05-27-2025 11:19 PM - edited 05-27-2025 11:21 PM
Hi all,
I have a requirement to deploy a custom object detection model inside LabVIEW using the Vision Development Module (VDM). I’ve seen NI’s example where they successfully load the frozen_inference_graph.pb
for SSD MobileNet V1, and it works well within LabVIEW’s Deep Learning functions. (Labview 2019)
✅ I have already annotated my custom dataset (around 30 images) using Roboflow and exported it in the TFRecord format with a label_map.pbtxt.
However, I’m struggling to understand how to:
Train a TensorFlow 1.x SSD MobileNet V1 model using my custom dataset (preferably TensorFlow 1.4+ compatible).

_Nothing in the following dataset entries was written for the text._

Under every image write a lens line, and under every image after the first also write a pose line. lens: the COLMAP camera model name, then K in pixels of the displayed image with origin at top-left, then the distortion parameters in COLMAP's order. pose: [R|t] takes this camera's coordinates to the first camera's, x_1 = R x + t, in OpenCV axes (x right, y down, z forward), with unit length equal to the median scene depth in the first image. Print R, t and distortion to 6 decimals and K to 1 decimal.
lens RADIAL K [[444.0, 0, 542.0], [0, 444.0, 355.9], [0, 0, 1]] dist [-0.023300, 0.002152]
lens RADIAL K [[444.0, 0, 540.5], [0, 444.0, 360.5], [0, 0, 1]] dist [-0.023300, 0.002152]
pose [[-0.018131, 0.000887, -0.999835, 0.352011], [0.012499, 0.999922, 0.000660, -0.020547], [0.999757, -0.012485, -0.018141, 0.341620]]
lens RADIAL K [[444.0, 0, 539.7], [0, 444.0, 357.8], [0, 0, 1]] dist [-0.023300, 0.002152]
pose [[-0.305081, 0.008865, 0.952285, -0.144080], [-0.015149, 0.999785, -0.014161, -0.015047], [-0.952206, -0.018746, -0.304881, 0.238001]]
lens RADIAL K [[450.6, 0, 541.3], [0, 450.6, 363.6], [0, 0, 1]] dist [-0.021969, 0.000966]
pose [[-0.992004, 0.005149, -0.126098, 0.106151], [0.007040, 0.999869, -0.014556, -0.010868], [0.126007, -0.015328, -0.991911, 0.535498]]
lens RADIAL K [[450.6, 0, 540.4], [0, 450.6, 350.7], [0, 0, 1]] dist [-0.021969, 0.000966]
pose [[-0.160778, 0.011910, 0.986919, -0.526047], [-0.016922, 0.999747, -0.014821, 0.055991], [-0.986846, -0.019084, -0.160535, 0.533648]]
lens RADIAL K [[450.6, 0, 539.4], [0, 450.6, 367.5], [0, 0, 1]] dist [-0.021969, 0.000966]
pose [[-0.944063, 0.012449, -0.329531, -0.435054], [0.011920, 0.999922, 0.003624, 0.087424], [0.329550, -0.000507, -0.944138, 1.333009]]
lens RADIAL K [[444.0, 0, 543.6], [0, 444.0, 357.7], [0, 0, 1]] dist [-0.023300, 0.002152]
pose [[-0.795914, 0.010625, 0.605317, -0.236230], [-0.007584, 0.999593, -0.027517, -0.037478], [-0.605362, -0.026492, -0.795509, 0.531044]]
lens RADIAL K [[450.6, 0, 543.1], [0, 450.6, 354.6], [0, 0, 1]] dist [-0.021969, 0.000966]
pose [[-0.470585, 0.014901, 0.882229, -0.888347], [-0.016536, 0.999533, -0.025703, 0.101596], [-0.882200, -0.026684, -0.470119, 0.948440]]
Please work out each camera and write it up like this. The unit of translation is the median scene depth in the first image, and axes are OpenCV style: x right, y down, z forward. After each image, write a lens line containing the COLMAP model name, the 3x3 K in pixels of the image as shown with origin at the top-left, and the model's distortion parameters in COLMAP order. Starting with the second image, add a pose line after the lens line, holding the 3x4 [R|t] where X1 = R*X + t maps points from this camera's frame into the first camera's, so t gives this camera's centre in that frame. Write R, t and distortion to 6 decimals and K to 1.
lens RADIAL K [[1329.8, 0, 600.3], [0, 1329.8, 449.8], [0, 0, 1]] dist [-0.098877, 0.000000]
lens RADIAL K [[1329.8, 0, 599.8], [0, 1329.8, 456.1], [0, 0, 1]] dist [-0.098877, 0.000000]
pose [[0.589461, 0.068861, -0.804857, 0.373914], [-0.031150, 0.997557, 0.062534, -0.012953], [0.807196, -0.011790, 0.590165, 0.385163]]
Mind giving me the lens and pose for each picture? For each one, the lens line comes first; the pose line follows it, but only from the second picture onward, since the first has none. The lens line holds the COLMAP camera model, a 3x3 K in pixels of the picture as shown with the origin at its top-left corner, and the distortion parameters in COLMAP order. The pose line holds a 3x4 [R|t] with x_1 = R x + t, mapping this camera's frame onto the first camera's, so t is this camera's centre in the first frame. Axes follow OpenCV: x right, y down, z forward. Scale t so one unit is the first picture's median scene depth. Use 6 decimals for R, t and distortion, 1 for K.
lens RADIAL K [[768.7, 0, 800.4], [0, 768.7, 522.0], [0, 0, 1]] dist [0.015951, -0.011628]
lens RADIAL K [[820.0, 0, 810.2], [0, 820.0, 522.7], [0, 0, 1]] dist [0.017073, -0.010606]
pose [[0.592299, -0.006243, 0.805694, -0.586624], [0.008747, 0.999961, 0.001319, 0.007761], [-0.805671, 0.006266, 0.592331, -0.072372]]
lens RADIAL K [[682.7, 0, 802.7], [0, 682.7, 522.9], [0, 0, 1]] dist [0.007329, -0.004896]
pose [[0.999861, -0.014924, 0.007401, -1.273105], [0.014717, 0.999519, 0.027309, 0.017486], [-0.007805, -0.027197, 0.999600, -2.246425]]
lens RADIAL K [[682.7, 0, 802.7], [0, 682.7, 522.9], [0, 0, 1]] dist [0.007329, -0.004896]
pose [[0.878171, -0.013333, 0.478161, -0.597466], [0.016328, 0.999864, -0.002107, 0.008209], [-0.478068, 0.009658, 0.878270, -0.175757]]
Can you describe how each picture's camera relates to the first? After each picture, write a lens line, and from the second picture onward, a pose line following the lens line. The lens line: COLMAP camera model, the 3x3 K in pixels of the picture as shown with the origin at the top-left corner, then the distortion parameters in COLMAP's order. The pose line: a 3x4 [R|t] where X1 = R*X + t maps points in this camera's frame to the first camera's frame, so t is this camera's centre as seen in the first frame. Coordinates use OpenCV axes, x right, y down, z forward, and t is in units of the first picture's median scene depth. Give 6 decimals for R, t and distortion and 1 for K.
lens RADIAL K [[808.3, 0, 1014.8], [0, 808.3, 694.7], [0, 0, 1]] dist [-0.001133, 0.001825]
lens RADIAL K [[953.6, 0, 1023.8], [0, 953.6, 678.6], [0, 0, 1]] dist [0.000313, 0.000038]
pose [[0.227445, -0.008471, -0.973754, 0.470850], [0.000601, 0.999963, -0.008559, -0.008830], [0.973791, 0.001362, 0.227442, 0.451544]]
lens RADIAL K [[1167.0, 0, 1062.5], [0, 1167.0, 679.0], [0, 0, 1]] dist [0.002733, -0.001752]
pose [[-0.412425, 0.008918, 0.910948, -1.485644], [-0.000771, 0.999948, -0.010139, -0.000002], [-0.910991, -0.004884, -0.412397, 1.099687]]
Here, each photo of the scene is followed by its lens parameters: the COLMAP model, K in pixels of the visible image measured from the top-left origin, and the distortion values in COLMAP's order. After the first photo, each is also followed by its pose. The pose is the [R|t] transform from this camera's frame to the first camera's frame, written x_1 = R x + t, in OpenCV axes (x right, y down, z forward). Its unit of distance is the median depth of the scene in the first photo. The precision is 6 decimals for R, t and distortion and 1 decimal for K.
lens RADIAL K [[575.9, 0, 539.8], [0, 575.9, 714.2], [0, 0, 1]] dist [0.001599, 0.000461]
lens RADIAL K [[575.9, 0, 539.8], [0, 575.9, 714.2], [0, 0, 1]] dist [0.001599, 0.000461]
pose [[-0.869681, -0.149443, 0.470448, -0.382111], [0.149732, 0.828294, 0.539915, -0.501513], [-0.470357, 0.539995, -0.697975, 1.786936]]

Ensure the output is in the form of a frozen_inference_graph.pb
that can be directly loaded in LabVIEW VDM.
Modify or create the correct pipeline.config
file for SSD MobileNet V1 training.
Perform the training using model_main.py
and verify the export steps.
05-29-2025 07:19 AM
I remember that example , it seem that it use intel Open VINO? to optimize the model to run in a CPU. it is very old school.
the best way to solve the problem , I think is USE Python Node in labview. It Can run in GPU, if you have complete python + cuda hardware.
your python code just need to be modular , like def init: def process: def close:
and use global variable in python to decribe your class object then you will have a very high speed python + Labview cross application.